_Work to do_
Please reproduce, word for word, the passage of the article on the Moscow vending machine that sells Likes, starting with "Oh, shoot, hang" and going on through "Matsakis points out.".
Source extract start
I was talking to an IT headhunter the other day who’s been slaving away on his YouTube channel, filling it with tutorials full of career tips that are really quite helpful, albeit woefully under-Liked.
“How do I get these things viewed?!” he wanted to know.
Well, you have to flog them on social media (yes, of course he’s doing that) and you need to make yourself available to reporters who might link to them if the content is relevant (well, duh, that’s why he was talking to me) and you could go to conferences to promote yourself (check, check, check!) OK, honestly, I don’t have a clue how to get real, authentic Likes.
Here’s what I should have told him: hop a plane to Moscow, head downtown to the Okhotny Ryad shopping center, and buy yourself some love from this vending machine:
Russia takes the worst excesses of capitalism to the extreme, so here’s a vending machine in a mall for buying Likes for your Instagram pics pic.twitter.com/ZZt189opgd
— Alexey Kovalev (@Alexey__Kovalev) June 5, 2017
As Motherboard reports, the vending machine was first spotted by journalist Vasily Sonkin and posted to Twitter by his colleague Alexey Kovalev.
Kovalev said these are for real: he’s seen a couple of the machines across town, and he told Motherboard that he’s heard that they can be found in other Russian cities.
Oh, shoot, hang on: I don’t think my friend will have any luck trying to spend his rubles on fake Likes for YouTube. The vending machines apparently sells fake Instagram Likes, as well as fake Likes and followers for VK, the Russian version of Facebook, also known as Vkontakte.
For the low, low price of 50 Russian rubles ($0.88), your Instagram artistry will get boosted by 100 fake Instagram Likes from what one Twitter wit called the “troll farm in a box.” Feeling spendy? Double your money, and $1.77 will get you 100 Instagram followers. All that, and you don’t even have to emerge from the mole-like experience of the underground shopping center, Motherboard’s Louise Matsakis points out.
Source extract end
Data segment start
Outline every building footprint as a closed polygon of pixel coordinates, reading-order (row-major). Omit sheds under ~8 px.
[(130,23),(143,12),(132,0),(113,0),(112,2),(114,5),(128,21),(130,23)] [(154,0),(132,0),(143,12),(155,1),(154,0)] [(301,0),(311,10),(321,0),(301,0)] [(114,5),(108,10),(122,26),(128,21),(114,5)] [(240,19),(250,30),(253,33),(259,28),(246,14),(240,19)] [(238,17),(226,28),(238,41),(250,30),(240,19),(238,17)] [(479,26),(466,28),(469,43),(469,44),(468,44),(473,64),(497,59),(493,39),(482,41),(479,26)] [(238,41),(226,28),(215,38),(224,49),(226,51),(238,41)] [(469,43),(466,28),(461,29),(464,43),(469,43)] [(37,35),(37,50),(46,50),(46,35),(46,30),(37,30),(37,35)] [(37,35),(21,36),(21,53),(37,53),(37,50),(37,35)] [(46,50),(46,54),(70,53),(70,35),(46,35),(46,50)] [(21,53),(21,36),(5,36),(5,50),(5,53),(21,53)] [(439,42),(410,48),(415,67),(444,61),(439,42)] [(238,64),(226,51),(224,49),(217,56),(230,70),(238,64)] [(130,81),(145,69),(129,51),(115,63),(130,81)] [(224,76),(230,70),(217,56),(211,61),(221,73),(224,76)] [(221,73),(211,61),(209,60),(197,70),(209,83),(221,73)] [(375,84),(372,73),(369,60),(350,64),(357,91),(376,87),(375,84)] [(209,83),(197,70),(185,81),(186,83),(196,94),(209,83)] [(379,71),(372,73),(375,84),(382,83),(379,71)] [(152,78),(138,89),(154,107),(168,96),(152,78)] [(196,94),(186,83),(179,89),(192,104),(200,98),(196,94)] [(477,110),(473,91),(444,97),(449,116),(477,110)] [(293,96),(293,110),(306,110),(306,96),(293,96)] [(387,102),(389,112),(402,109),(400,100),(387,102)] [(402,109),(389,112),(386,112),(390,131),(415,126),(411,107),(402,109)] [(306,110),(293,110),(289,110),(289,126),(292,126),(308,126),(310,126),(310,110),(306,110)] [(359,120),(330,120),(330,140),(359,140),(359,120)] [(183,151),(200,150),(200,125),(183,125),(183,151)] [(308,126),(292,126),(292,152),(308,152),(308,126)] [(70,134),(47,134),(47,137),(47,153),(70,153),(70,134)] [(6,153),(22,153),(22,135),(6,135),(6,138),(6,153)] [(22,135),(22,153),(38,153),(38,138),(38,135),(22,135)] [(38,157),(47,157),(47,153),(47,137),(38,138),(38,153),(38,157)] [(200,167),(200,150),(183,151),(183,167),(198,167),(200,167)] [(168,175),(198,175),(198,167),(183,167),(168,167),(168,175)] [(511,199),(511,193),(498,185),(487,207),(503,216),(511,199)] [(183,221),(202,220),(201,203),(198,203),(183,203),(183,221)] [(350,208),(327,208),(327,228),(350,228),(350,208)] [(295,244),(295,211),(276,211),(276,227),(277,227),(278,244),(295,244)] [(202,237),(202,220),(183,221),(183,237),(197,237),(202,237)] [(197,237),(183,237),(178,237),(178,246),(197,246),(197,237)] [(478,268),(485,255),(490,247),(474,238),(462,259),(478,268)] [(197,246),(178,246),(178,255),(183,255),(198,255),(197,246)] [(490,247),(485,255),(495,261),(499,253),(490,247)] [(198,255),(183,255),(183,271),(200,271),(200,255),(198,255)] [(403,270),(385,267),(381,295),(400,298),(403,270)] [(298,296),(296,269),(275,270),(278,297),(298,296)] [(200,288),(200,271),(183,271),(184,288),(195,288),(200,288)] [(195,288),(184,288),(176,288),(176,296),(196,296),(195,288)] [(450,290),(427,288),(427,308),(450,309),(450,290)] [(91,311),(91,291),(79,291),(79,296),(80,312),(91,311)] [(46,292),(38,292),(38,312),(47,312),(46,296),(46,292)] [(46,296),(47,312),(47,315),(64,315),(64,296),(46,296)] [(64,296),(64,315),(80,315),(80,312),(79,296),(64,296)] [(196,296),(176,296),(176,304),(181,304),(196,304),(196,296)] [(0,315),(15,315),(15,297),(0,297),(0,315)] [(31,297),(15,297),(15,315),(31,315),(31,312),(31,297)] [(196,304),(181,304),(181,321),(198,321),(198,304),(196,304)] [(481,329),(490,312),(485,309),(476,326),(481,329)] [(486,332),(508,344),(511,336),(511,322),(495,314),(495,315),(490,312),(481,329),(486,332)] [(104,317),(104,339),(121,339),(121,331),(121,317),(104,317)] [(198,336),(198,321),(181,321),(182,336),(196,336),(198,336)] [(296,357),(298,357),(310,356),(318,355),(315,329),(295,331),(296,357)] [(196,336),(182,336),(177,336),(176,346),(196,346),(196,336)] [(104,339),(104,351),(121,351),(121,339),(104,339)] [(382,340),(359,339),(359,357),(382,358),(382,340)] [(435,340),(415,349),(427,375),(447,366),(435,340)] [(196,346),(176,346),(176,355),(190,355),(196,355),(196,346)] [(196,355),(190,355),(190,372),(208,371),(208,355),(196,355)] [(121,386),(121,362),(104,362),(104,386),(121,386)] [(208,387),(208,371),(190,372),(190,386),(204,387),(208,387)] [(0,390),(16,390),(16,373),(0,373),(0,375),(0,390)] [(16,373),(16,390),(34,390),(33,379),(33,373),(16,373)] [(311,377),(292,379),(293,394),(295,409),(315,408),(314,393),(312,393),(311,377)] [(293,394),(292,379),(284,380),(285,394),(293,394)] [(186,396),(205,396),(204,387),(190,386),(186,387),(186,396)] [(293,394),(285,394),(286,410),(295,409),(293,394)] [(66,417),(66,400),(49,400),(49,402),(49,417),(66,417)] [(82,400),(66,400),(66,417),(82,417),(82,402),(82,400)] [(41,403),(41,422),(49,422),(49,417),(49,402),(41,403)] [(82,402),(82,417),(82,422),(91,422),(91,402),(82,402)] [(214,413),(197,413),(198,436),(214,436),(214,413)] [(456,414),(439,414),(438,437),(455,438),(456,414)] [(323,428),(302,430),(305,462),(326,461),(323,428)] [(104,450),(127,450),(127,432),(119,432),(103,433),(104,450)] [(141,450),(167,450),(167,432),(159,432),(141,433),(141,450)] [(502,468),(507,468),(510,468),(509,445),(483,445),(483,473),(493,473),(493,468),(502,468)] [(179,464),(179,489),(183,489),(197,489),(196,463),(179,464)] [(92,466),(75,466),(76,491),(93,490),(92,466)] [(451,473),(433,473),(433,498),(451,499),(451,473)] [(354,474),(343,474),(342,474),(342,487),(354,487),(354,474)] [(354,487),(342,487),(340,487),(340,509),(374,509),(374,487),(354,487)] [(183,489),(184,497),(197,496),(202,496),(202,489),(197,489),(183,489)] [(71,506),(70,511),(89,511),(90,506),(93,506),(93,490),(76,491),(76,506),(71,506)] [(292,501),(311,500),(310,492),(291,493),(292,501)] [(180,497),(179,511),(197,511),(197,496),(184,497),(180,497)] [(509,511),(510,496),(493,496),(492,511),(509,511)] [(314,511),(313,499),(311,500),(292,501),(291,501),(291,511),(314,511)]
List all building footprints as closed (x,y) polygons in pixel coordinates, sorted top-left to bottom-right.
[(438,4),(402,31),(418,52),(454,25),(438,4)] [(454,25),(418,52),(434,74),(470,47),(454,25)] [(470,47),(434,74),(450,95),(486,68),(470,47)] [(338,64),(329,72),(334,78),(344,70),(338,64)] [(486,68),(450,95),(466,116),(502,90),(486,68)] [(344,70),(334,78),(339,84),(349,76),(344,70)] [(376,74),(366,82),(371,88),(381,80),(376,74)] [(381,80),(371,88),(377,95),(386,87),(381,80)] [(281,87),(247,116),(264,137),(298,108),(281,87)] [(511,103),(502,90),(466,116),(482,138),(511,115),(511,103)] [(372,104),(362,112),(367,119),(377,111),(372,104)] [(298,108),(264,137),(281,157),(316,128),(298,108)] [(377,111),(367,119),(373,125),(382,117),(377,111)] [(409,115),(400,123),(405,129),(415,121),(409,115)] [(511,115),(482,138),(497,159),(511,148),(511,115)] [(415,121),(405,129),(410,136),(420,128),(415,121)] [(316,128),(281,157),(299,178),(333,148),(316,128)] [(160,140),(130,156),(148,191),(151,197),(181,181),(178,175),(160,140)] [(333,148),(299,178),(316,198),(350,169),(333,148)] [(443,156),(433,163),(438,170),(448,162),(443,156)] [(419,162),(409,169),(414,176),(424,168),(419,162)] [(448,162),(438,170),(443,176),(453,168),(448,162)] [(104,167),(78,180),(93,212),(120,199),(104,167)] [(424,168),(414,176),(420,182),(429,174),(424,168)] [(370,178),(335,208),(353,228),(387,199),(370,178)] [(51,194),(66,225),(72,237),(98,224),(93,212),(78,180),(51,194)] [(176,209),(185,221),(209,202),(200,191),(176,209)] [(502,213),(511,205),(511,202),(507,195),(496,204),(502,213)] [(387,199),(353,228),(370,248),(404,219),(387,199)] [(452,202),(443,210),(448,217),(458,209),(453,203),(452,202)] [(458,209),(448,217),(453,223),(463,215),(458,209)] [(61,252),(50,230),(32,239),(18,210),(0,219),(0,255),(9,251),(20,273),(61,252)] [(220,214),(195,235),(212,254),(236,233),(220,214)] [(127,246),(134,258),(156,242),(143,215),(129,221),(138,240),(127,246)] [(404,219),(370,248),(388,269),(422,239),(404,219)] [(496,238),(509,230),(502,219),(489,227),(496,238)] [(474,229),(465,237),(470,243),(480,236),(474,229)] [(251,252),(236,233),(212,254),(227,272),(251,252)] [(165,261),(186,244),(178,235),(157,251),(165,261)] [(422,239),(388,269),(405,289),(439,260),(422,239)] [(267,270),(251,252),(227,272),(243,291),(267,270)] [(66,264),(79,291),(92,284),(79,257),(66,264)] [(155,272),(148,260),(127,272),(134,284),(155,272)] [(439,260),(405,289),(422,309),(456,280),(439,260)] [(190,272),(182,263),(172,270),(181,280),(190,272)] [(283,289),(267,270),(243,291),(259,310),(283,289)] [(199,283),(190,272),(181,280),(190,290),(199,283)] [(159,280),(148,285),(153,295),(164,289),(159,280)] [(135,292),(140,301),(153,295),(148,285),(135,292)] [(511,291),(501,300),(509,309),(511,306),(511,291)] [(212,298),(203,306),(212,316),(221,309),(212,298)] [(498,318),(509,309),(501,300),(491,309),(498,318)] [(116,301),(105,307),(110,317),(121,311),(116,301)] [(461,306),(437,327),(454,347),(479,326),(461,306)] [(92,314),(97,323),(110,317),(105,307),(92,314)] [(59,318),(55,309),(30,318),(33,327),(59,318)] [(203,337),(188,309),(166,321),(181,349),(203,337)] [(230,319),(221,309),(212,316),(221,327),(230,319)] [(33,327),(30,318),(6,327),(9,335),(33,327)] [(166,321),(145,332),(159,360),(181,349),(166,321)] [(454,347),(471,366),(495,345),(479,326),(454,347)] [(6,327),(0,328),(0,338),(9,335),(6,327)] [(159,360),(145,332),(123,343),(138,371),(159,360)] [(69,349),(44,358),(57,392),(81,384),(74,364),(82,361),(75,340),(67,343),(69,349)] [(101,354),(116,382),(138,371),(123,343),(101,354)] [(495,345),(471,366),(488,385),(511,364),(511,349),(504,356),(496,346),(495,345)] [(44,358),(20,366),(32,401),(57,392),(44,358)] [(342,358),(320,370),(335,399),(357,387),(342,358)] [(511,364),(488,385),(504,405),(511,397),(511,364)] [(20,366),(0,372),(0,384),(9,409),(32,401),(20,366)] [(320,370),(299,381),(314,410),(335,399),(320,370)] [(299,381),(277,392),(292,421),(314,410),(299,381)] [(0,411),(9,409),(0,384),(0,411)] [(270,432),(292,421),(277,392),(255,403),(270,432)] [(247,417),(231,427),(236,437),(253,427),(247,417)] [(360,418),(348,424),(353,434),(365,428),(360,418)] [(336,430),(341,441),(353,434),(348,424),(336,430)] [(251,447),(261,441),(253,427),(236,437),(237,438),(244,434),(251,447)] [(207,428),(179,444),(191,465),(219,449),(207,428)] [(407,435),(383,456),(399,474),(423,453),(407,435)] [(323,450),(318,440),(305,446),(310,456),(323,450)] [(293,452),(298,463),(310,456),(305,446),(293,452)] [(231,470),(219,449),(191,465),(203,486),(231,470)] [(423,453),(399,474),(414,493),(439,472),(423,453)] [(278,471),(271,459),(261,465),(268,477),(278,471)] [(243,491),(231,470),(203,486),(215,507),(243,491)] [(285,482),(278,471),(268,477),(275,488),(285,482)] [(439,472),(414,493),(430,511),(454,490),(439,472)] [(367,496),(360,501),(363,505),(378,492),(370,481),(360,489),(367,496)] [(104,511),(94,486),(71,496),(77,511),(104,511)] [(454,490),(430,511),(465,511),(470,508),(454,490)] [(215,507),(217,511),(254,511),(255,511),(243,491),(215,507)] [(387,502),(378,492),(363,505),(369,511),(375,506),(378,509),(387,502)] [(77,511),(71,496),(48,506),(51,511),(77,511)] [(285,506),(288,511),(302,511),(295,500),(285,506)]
Data segment end
_Answer for this exercise_
Oh, shoot, hang on: I don’t think my friend will have any luck trying to spend his rubles on fake Likes for YouTube. The vending machines apparently sells fake Instagram Likes, as well as fake Likes and followers for VK, the Russian version of Facebook, also known as Vkontakte.
For the low, low price of 50 Russian rubles ($0.88), your Instagram artistry will get boosted by 100 fake Instagram Likes from what one Twitter wit called the “troll farm in a box.” Feeling spendy? Double your money, and $1.77 will get you 100 Instagram followers. All that, and you don’t even have to emerge from the mole-like experience of the underground shopping center, Motherboard’s Louise Matsakis points out.